● **STATED GOAL**:
Count the lines in the entries below that contain the string "результаты", matching case exactly. Reply with the number alone.
# Start of RECORD LIST
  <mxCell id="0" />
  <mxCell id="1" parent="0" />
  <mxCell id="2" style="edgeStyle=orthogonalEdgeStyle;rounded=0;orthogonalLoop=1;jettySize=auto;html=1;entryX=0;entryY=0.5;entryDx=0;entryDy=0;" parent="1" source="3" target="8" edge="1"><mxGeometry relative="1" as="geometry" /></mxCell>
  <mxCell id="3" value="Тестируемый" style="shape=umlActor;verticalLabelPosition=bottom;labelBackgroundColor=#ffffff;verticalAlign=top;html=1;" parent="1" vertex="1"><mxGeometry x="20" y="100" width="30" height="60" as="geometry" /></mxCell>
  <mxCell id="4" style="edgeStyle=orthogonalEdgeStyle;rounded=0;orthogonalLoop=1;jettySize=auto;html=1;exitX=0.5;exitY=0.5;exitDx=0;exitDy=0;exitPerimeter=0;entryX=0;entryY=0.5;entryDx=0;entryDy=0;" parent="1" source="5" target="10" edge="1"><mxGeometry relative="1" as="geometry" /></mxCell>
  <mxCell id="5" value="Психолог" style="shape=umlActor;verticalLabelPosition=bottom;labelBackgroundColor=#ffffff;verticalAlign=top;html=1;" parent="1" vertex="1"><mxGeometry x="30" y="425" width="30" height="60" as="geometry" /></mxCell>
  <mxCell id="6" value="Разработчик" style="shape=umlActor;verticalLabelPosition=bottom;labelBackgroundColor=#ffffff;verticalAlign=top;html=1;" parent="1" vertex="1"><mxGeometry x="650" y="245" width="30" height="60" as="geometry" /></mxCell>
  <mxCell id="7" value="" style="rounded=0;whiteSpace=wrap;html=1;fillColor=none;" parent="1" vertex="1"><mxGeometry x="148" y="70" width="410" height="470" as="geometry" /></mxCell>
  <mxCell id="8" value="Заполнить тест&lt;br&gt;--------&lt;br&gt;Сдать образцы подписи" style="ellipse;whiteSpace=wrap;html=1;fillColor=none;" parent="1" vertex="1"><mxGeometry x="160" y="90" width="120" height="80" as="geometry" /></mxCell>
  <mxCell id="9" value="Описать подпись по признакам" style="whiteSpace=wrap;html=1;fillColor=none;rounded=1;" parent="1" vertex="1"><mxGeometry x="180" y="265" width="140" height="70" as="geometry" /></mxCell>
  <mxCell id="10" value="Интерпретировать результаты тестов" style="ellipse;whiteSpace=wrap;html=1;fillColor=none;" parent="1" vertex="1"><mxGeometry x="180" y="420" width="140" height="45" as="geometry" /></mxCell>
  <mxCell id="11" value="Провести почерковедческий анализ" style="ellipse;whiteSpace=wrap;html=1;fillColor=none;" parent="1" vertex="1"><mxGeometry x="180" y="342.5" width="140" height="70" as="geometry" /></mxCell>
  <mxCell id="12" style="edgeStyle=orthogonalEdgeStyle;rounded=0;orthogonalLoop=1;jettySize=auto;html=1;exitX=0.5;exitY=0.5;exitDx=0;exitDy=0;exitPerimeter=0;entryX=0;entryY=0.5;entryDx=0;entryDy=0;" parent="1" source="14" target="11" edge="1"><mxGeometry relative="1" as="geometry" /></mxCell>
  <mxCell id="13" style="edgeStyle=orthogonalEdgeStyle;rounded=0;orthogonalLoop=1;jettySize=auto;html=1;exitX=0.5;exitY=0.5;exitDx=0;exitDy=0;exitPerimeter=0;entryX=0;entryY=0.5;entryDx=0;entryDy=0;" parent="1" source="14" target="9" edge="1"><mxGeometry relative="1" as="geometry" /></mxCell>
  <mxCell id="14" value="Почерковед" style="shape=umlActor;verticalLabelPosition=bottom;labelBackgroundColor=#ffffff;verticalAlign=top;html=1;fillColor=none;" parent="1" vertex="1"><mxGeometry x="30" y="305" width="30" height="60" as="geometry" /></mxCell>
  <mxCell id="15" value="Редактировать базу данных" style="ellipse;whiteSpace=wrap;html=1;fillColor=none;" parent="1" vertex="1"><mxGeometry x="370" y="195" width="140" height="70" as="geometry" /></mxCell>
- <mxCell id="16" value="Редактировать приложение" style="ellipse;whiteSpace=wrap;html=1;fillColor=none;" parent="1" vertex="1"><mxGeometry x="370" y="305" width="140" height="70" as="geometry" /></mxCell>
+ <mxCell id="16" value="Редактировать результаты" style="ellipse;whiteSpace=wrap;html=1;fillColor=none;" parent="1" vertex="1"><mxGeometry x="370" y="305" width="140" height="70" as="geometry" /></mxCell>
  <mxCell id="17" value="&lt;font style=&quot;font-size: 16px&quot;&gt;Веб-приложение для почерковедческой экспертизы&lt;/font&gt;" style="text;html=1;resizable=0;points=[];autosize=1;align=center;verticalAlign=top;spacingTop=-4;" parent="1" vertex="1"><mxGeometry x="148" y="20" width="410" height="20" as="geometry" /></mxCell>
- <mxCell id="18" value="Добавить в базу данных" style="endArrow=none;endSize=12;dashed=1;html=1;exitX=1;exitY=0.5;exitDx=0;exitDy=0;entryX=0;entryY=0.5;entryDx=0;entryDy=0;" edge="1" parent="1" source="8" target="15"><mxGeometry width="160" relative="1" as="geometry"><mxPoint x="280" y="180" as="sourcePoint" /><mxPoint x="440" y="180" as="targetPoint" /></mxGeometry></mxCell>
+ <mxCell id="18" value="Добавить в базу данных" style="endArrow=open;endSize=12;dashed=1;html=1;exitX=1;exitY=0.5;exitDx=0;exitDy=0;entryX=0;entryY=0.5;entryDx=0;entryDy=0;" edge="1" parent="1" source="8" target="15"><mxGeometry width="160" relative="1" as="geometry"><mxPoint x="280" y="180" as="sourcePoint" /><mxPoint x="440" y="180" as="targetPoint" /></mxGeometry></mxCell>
# End of RECORD LIST
# Start of RECORD LIST
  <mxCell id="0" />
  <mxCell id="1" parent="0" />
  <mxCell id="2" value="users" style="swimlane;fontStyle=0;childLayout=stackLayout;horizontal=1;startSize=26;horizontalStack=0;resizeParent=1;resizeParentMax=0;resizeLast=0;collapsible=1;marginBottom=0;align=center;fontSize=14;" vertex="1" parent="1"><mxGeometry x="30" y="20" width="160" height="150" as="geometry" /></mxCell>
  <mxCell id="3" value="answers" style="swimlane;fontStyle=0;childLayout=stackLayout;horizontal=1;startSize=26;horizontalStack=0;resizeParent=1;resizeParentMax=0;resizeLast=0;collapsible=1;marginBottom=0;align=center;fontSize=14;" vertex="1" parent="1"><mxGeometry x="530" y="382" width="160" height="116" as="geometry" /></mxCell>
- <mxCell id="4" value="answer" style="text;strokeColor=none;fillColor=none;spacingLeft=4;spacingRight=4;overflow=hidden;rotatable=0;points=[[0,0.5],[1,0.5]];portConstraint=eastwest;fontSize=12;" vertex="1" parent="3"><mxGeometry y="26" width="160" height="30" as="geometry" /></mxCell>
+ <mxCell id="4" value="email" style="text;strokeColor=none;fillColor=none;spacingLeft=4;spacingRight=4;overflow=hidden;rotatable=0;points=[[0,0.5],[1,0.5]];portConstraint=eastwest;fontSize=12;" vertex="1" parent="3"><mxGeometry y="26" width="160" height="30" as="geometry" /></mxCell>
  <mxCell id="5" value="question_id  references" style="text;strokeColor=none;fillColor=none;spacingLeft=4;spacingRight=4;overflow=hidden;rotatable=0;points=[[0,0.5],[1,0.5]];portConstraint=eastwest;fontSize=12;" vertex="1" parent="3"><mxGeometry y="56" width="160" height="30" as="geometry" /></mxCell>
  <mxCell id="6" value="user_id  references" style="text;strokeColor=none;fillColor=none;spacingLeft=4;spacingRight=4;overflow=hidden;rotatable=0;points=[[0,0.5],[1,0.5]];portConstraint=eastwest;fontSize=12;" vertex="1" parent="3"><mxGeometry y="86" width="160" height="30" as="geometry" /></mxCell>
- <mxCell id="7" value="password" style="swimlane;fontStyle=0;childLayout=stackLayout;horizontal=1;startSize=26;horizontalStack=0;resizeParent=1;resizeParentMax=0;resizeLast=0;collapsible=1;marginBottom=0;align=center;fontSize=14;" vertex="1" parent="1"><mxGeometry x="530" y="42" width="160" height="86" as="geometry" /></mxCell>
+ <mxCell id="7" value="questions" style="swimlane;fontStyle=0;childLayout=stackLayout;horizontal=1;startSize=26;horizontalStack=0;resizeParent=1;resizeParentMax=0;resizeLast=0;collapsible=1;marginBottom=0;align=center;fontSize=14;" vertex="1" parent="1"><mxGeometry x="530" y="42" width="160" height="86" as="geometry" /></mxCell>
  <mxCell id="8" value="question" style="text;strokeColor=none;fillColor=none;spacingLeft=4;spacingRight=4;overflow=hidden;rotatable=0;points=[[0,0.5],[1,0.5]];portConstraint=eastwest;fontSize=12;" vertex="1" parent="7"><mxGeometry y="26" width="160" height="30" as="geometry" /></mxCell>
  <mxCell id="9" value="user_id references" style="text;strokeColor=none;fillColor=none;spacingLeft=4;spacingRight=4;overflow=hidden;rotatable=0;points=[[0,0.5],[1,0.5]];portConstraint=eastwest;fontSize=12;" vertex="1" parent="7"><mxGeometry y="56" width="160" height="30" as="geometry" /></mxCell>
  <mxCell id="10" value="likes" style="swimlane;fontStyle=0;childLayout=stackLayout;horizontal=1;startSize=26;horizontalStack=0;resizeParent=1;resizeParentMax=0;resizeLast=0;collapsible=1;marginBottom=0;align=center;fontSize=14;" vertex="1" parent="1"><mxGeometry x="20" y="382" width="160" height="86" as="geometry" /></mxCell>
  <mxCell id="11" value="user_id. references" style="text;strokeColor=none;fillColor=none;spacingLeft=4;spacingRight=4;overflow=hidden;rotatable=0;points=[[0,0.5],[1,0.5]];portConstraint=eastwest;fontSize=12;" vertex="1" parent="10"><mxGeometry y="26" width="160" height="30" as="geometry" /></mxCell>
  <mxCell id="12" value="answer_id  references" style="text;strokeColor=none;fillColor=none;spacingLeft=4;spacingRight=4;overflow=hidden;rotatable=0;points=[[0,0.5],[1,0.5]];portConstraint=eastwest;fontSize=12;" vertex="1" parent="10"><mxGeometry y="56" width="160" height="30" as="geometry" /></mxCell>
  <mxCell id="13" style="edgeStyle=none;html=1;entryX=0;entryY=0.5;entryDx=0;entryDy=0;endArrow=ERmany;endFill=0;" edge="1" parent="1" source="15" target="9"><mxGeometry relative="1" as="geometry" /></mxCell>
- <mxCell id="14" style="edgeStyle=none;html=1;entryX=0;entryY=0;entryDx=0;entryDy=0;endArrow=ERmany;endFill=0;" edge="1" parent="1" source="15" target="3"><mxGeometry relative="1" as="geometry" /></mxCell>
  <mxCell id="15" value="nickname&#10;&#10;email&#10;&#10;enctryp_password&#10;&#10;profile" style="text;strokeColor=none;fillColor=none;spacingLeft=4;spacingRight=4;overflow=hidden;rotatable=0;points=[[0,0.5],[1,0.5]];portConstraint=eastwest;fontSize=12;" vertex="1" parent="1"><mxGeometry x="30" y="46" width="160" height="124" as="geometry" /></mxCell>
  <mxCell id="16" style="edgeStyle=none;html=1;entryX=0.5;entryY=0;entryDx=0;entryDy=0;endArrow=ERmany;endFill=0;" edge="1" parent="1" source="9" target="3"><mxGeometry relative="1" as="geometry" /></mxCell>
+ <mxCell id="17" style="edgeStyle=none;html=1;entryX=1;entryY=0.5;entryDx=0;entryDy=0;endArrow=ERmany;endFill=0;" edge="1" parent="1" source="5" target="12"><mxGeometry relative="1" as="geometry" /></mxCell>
# End of RECORD LIST
● **RESPONSE TO THE EXERCISE**:
2